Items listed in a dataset
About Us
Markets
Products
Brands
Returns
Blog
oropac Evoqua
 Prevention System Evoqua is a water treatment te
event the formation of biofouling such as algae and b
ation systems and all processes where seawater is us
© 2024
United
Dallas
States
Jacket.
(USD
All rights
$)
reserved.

* * *

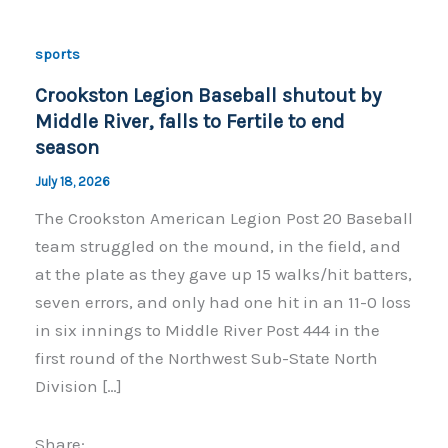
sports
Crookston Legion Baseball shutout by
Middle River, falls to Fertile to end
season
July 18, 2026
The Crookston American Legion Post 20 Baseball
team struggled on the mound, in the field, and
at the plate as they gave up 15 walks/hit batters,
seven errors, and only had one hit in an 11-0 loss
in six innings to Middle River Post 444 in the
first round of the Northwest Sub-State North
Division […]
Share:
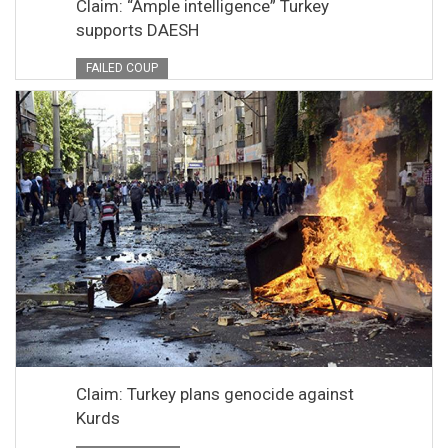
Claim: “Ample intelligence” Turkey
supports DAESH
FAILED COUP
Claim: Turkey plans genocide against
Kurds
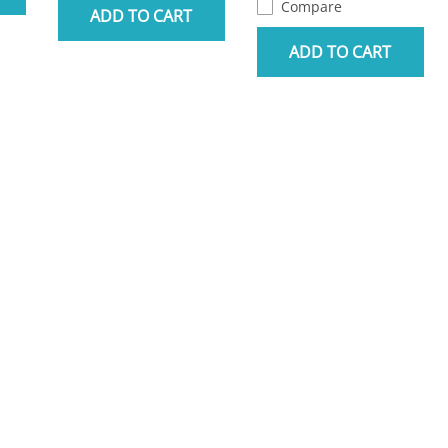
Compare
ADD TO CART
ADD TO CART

---

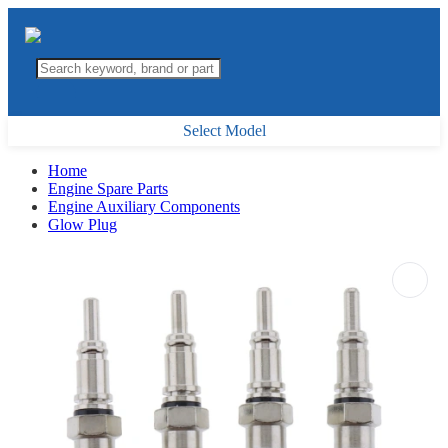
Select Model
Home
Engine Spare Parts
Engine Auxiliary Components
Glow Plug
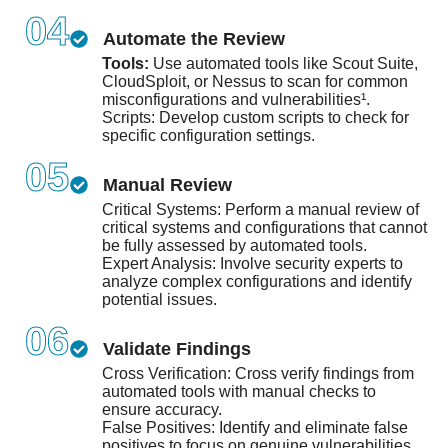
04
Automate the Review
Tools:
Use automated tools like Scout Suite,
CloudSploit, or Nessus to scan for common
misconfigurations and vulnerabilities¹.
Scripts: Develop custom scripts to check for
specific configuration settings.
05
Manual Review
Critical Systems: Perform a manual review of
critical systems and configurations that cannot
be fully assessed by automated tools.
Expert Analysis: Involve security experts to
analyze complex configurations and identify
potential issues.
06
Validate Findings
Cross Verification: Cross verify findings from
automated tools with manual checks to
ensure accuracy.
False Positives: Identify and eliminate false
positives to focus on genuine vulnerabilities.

*Problem statement*. Read through the lines above and collect those that contain the string "Engine".

*Task response*.
Engine Spare Parts
Engine Auxiliary Components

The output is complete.